— Exercise data —
- - - - - - -
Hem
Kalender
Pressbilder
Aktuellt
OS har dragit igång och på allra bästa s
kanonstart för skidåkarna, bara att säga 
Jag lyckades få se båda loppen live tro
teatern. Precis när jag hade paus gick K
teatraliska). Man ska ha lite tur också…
- - - - - - -
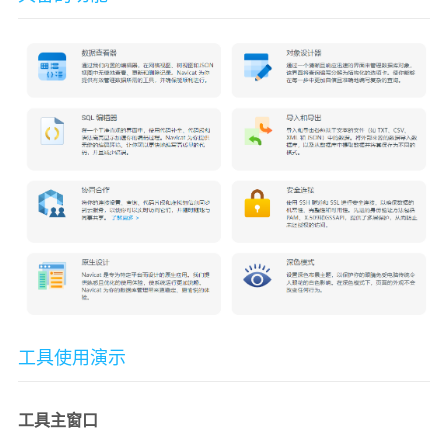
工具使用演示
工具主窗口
- - - - - - -
— Directions —
Quote the listing above, but only from the line that shows "teatern. Precis när jag hade paus gick K" through the line that shows "teatraliska). Man ska ha lite tur också…".

— Worked solution —
teatern. Precis när jag hade paus gick K
teatraliska). Man ska ha lite tur också…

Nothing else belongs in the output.